5 The Road to 6G: 5G-Advanced as a Catalyst
While 6G research accelerates, 5G-Advanced provides critical steppingstones:
5.1 THz Spectrum Utilization:
World Radiocommunication Conference 2023 (WRC-23) allocated the 6.425–7.125 GHz band for IMT, ensuring spectrum availability for 5G-A and future 6G deployments
140 GHz band prototypes achieve 10 Gbps/mm² area capacity
Reconfigurable Intelligent Surfaces (RIS) extend coverage to 1 km
5.2 Quantum-Safe Security:
Lattice-based cryptography prototypes in SIM authentication
Post-quantum key exchange mechanisms for network slicing
5.3 Native AI Architectures:
Distributed learning across RAN/core/edge nodes
Intent-based networking translating business goals to technical parameters
Nokia Bell Labs' 6G research builds directly on 5G-Advanced innovations, targeting:
1 Tbps peak rates
0.1 ms latency
99.9999999% reliability
Integrated communication and sensing with 1 mm resolution.
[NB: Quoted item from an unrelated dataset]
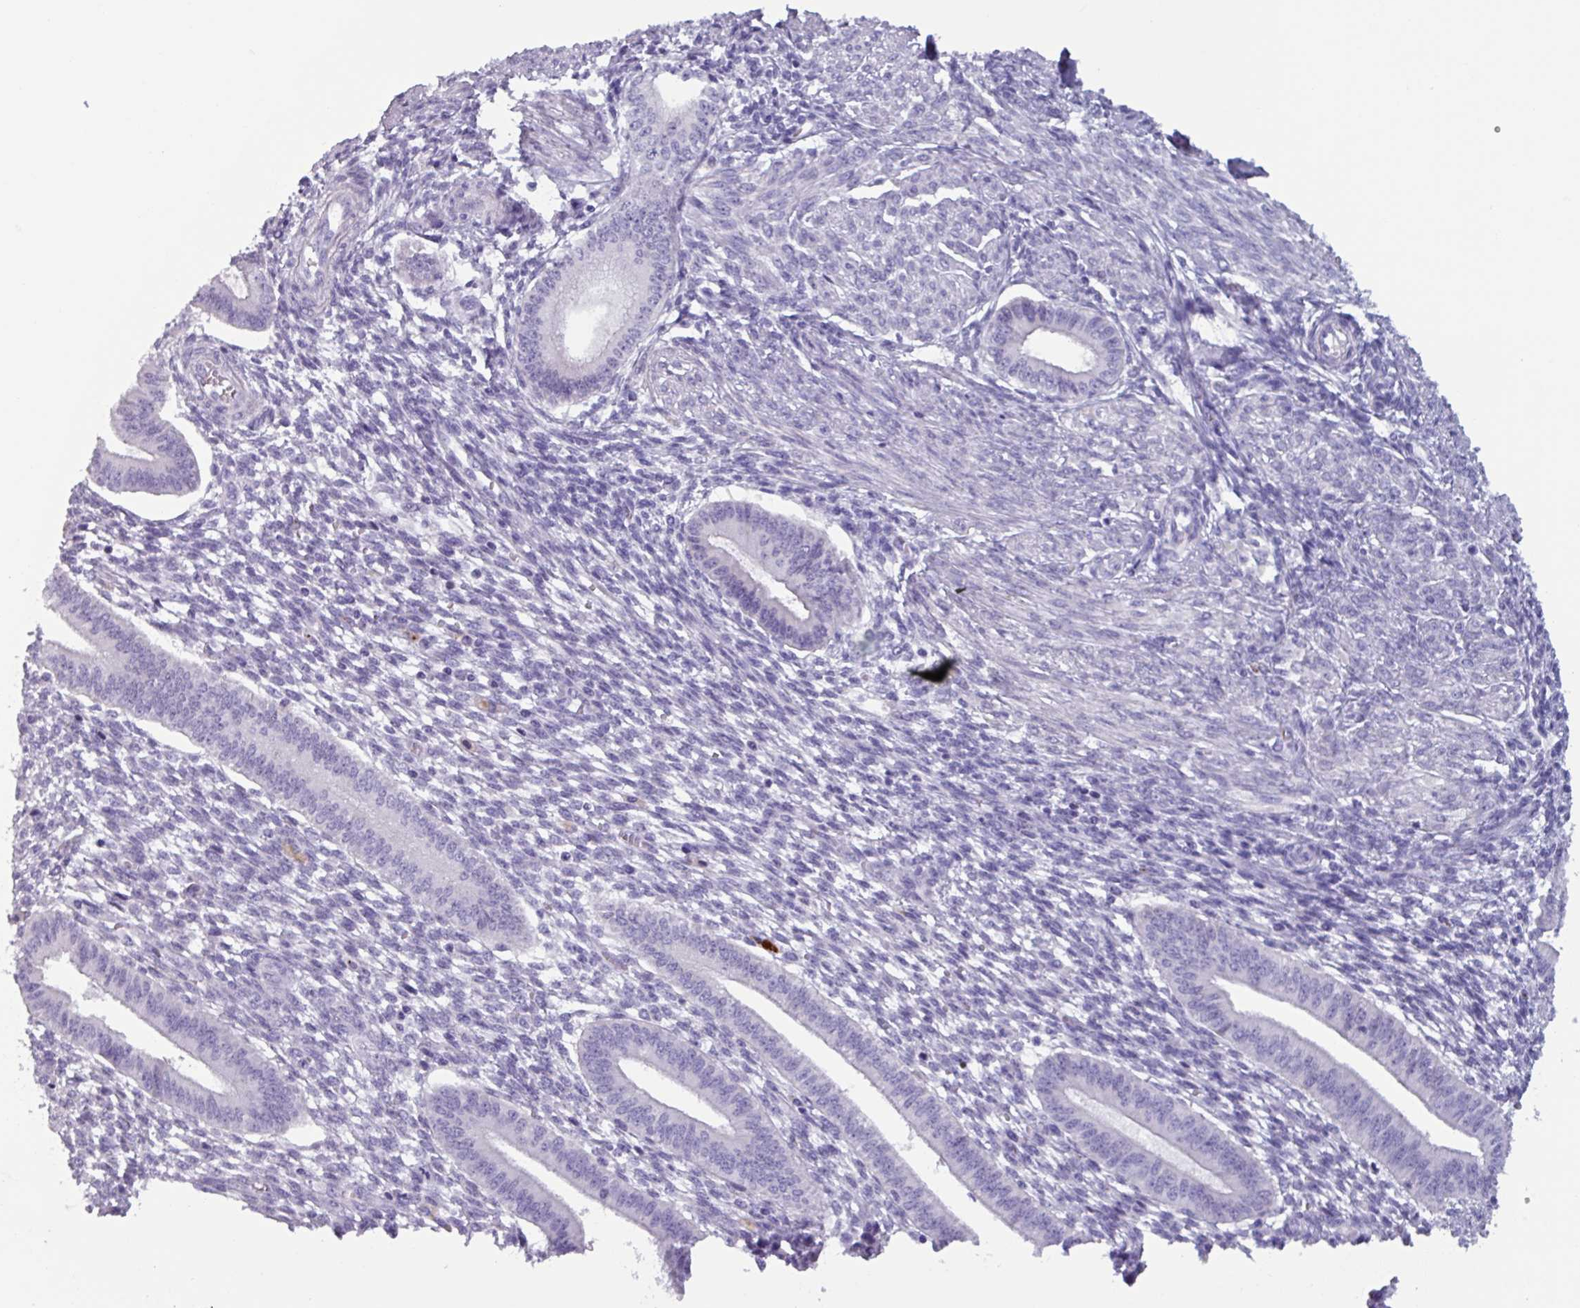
{"staining": {"intensity": "negative", "quantity": "none", "location": "none"}, "tissue": "endometrium", "cell_type": "Cells in endometrial stroma", "image_type": "normal", "snomed": [{"axis": "morphology", "description": "Normal tissue, NOS"}, {"axis": "topography", "description": "Endometrium"}], "caption": "This is a micrograph of IHC staining of normal endometrium, which shows no positivity in cells in endometrial stroma.", "gene": "OR2T10", "patient": {"sex": "female", "age": 36}}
6 Conclusion: The 5G-Advanced Imperative
With approximately 80% of Fortune 500 companies planning 5G-Advanced pilots by 2026, the technology represents not just an incremental upgrade, but a fundamental re-architecture of enterprise connectivity paradigms.
5G-Advanced represents both the maturation of 5G and the foundation for 6G.
Operators leveraging strategic investments and partnerships in AI-native networks, enterprise digitization, and subsea infrastructure are driving global innovation. However, sustained success requires addressing CapEx burdens, harmonizing spectrum policies, and accelerating device ecosystems.
As 3GPP Release 21 approaches, the industry must prioritize interoperability testing and cybersecurity frameworks to realize the full potential of 6G.